Just the thought of speaking before an audience makes many people get the jitters. They picture themselves standing in front of a hall populated by numerous eyes that stare back at them, and wonder how possible it would be for them to remain composed in such a situation. As far as they’re concerned, the “public speaking thing” isn’t for them.
The fear of delivering a talk or speech to an audience can, however, be conquered. It just takes some effort on the part of the would-be speakers to ready them for the stage. Whether you’re an introvert or an extrovert (some extroverts do have a phobia for making public speeches!) you can master the skills you need to successfully give a speech that captures your audience’s attention. Here are seven tips to help you do just this.
1. Prepare by practicing
It all begins here. If you’re going to be speaking to people on any topic or theme, you’ll have to be prepared for it. Draft the points you want to wrap the words of the speech around, and let them hit the target you intend to strike with the speech. Internalize what you have written, and learn to verbally reproduce the contents without constantly referring to the original script. It might not be easy at first, but if you keep at it, you’ll find that it will get easier to do with every new attempt. You can practice alone by pretending to give a speech to an imagined audience, or do so before an actual group, even if it’s a small one.
2. Know your audience
Knowing what kind of audience you’re speaking to will take off a lot of the pressure off you because you’ll know how to tailor the speech to suit them. That means you won’t have to be worried about what exactly to tell them or how to deliver the speech.
3. Be yourself
There’s the temptation for some people to practically assume a character other than their normal selves when giving a speech. This happens when they are overcome by the occasion. The tendency to ‘feign’ a character might not be conscious, but its effect is quite clearly seen- a real struggle to communicate with the audience. Instead of letting oneself get carried off into the dark path of acting out a different role on the big stage, resolve to be yourself, and to remain cool, calm and collected.
4. Think positively
Perhaps the biggest obstacle to delivering a good speech is the negative mind block. People believe (without really being conscious that they do) that there’s a greater chance of their speech going badly than there is of it being successfully delivered. Instead of thinking that you might falter while giving the speech, assure yourself that it will all go well. Positive thoughts generate positive energy; you can ride on the back of the good feeling generated by positive thoughts to give a speech that you’ll be proud of.
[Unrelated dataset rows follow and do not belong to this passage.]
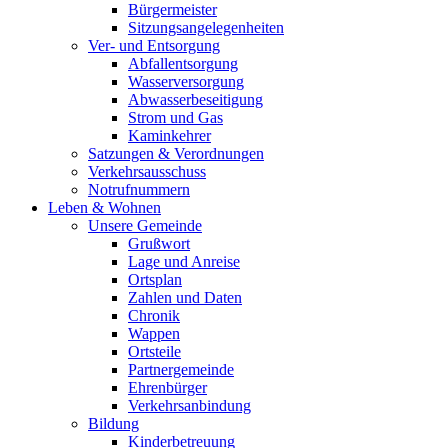
Bürgermeister
Sitzungsangelegenheiten
Ver- und Entsorgung
Abfallentsorgung
Wasserversorgung
Abwasserbeseitigung
Strom und Gas
Kaminkehrer
Satzungen & Verordnungen
Verkehrsausschuss
Notrufnummern
Leben & Wohnen
Unsere Gemeinde
Grußwort
Lage und Anreise
Ortsplan
Zahlen und Daten
Chronik
Wappen
Ortsteile
Partnergemeinde
Ehrenbürger
Verkehrsanbindung
Bildung
Kinderbetreuung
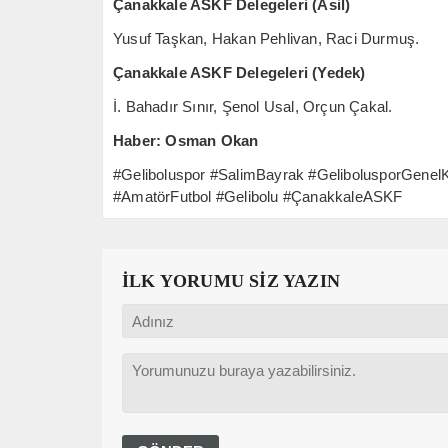
Çanakkale ASKF Delegeleri (Asil)
Yusuf Taşkan, Hakan Pehlivan, Raci Durmuş.
Çanakkale ASKF Delegeleri (Yedek)
İ. Bahadır Sınır, Şenol Usal, Orçun Çakal.
Haber: Osman Okan
#Geliboluspor #SalimBayrak #GelibolusporGenelK
#AmatörFutbol #Gelibolu #ÇanakkaleASKF
İLK YORUMU SİZ YAZIN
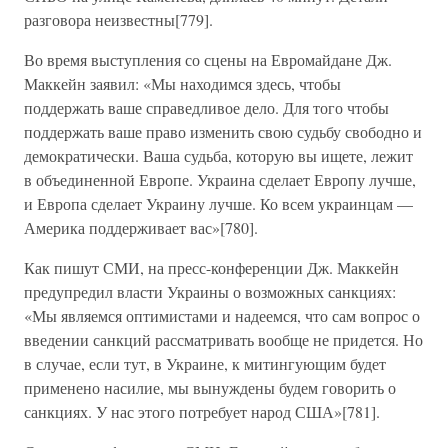
разговора неизвестны[779].
Во время выступления со сцены на Евромайдане Дж.
Маккейн заявил: «Мы находимся здесь, чтобы
поддержать ваше справедливое дело. Для того чтобы
поддержать ваше право изменить свою судьбу свободно и
демократически. Ваша судьба, которую вы ищете, лежит
в объединенной Европе. Украина сделает Европу лучше,
и Европа сделает Украину лучше. Ко всем украинцам —
Америка поддерживает вас»[780].
Как пишут СМИ, на пресс-конференции Дж. Маккейн
предупредил власти Украины о возможных санкциях:
«Мы являемся оптимистами и надеемся, что сам вопрос о
введении санкций рассматривать вообще не придется. Но
в случае, если тут, в Украине, к митингующим будет
применено насилие, мы вынуждены будем говорить о
санкциях. У нас этого потребует народ США»[781].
5. Use an attention grabbing opener
Don’t dump the topic on the audience and proceed on a dry lecture-like talk. Begin your speech with an interesting statistic, a story or a quote, just to disrupt the expectation of the audience that they’ll only be getting a regular speech. This will grab their attention and make them want to listen for more from you. Also, try to give them a good idea of where you’re going with your speech in the first few minutes, so they’ll stay with you as you go on.
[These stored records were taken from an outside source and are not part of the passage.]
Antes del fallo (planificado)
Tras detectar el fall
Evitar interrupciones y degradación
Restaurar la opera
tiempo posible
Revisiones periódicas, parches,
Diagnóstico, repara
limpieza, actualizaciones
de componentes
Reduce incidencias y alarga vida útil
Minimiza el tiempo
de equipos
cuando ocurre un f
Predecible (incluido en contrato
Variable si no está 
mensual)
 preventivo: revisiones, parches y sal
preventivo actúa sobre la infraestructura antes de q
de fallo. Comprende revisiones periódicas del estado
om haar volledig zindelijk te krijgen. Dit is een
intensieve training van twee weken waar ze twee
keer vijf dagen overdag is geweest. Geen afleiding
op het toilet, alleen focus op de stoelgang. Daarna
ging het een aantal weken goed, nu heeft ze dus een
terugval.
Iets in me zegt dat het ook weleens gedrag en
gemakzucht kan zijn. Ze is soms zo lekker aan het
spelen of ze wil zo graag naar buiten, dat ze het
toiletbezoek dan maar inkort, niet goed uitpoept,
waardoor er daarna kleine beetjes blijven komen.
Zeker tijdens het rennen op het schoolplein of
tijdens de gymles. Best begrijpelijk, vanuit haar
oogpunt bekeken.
6. Mind your body language
Your body language says a lot about your state of mind and how confident you are in yourself- and your audience can tell this. Fidgeting and jittery behavior will be seen as evidence that you’re probably not cut out for the speech you’re trying to deliver, so you need to take care to not show this. Take note of your usual behavior when you feel tensed up, and work to eliminate gestures and postures which might be considered awkward in a speech-giving scenario. Stand straight, smile, accompany your speech with gestures to make it lively, and walk around the stage as you speak instead of standing behind the podium.
7. Engage your audience
Your speech shouldn’t be a one-way traffic, with you as the only one truly involved. Get the audience in on it; engage them by asking questions and speaking in a manner that suggests they’re part of the whole activity. Engagement makes you feel less isolated as a speaker, and also gives the audience the idea that you’re being authentic.